Mutmaßungen und Fakten
Was war geschehen? Monatelang hatten Kölner Tierschützer der Bundesarbeitsgruppe Stadttauben sowie Mitarbeiter des Bundesverbandes dubiose Vorgänge im Umgang mit Stadttauben am Kölner Dom und in Bonn verfolgt. Der polnische Hausmeister eines Bonner Museums soll Unternehmen angeboten haben, gegen Entgelt Tauben einzufangen. Auch am Kölner Dom fütterte er gezielt Tauben an und verfügte über Schlüssel zu Teilen des Domgeländes. Zum Verbleib der Tauben wurde mitgeteilt, dass er sie in einen Schlag nach Polen verbringe. Eine fadenscheinige Geschichte, bei der der Verdacht der Tiertötung auf der Hand lag, aber nichts beweisbar war. Auch die Dombaumeisterin antwortete uns in einem Schreiben »Hier wurden keine Tauben getötet und es werden auch keine getötet werden«. Doch drei Kölner Tierschützerinnen legten sich couragiert über einen längeren Zeitraum auf die Lauer, bis es ihnen Anfang Oktober 2006 gelang, den Verdächtigen im Beisein der Polizei zu überführen: Beim Verlassen des Domgeländes hatte er in einem Müllsack 19 noch warme tote Tauben bei sich. Gemäß Presseberichten hatten der mutmaßliche Taubenkiller und die Dombaumeisterin dafür unterschiedliche Erklärungen parat. Der Bundesverband erstattete Strafanzeige.

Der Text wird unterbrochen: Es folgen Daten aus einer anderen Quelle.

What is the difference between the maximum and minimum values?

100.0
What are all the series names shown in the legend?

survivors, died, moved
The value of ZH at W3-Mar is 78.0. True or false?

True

»Nicht lebensnah, was Sie da erzählen«
…so wies im April der Staatsanwalt dann die Einlassung des Angeklagten zurück, ein Taubenzüchter habe ihm den Sack mit den toten Tieren zum Dom gebracht. Der Tatverdächtige brachte vor, öfter tote Tiere von Züchtern zu entsorgen, den Namen dieses Züchters wisse er jedoch nicht. Daraufhin wuchs meine Hoffnung als Zuhörerin im Gerichtssaal 217 auf eine Verurteilung, doch dann folgte die plötzliche und für den Angeklagten gänzlich folgenlose Verfahrenseinstellung. Darüber urteilen wir als Bundesverband: Das ist ein Affront gegen das Staatsziel Tierschutz im Grundgesetz. Der Staat nimmt seinen Schutzauftrag den Tieren gegenüber nicht wahr! Vielmehr wird dem mutmaßlichen Täter und der Öffentlichkeit ausdrücklich signalisiert, die brutale Taubentötung sei eine Bagatelle.

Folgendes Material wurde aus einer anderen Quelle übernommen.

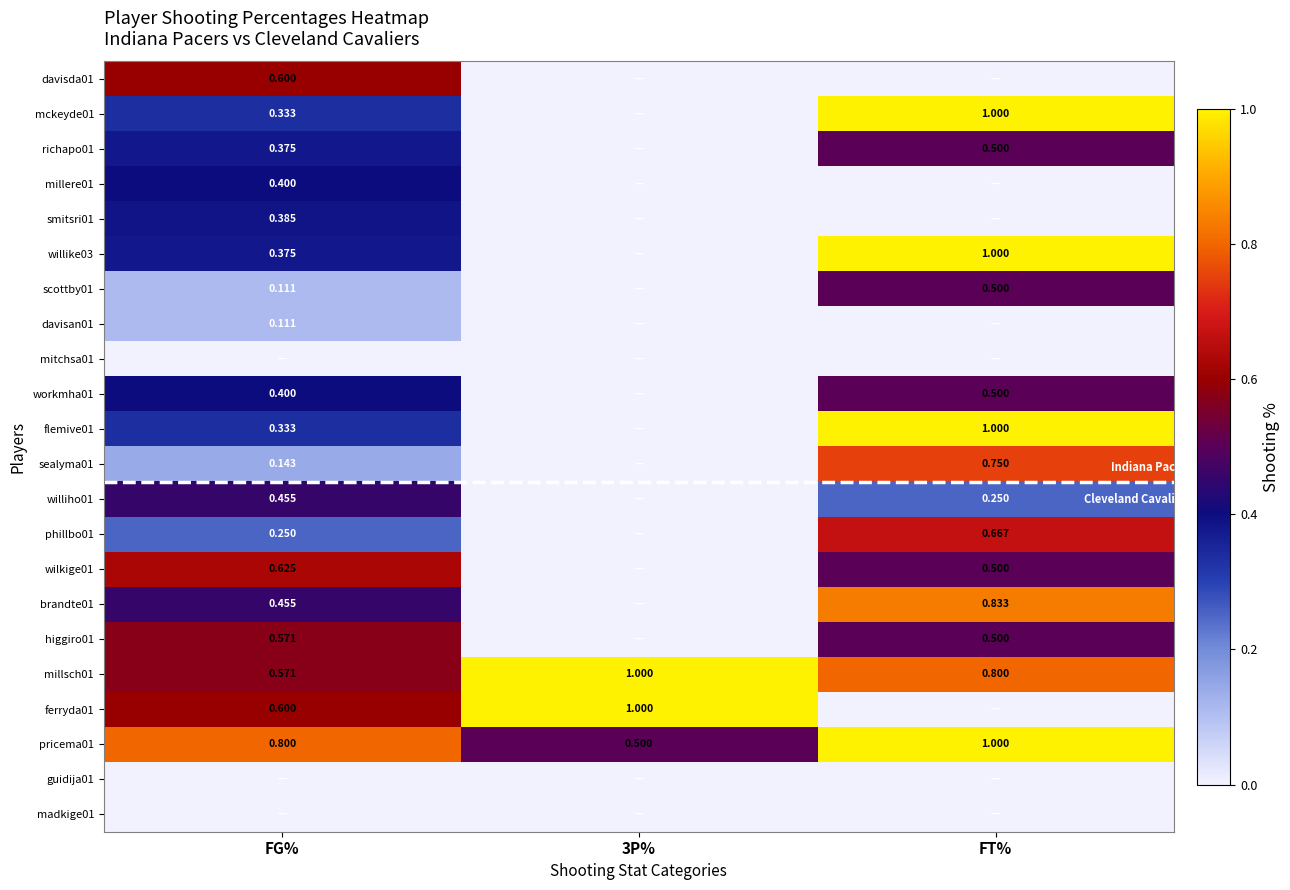

At FG%, list the series in order from largest to smallest.

pricema01, wilkige01, davisda01, ferryda01, higgiro01, millsch01, williho01, brandte01, millere01, workmha01, smitsri01, richapo01, willike03, mckeyde01, flemive01, phillbo01, sealyma01, scottby01, davisan01, mitchsa01, guidija01, madkige01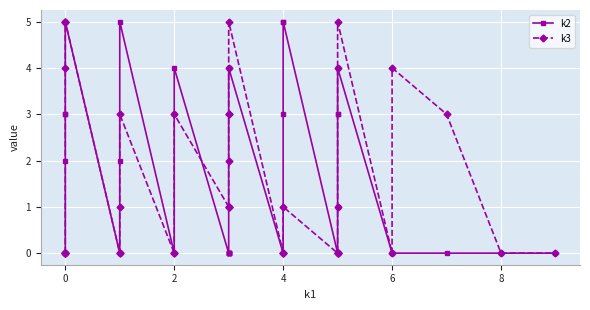

Is this an area chart (filled region under the line)?

No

Verbandsklagerecht als erster Schritt
Da Tierschutzorganisationen bislang kein Klagerecht haben, konnte unser Bundesverband nur Strafanzeige erstatten und war am Prozess nicht beteiligt. Also konnten wir auch keine Beschwerde gegen den Verfahrensausgang einlegen. Aber wir können den Mund aufmachen und uns engagiert für die Tierschutz-Verbandsklage einsetzen. Denn ihre Einführung wäre ein erster Schritt, Tierschutzrecht besser zur Geltung zu bringen. Parallel dazu muss es für Strafverfahren in Tierschutzsachen das Nebenklagerecht der Anzeigeerstatter zugunsten der Tiere geben. Denn dann wäre dieses Verfahren nicht eingestellt worden, weil wir nicht zugestimmt hätten. So können wir nur gegen die Richterin des Amtsgerichts wegen Missachtung des Staatsziels Tierschutz Dienstaufsichtsbeschwerde erstatten - damit der Justiz dieser skandalöse Fall in Erinnerung bleibt.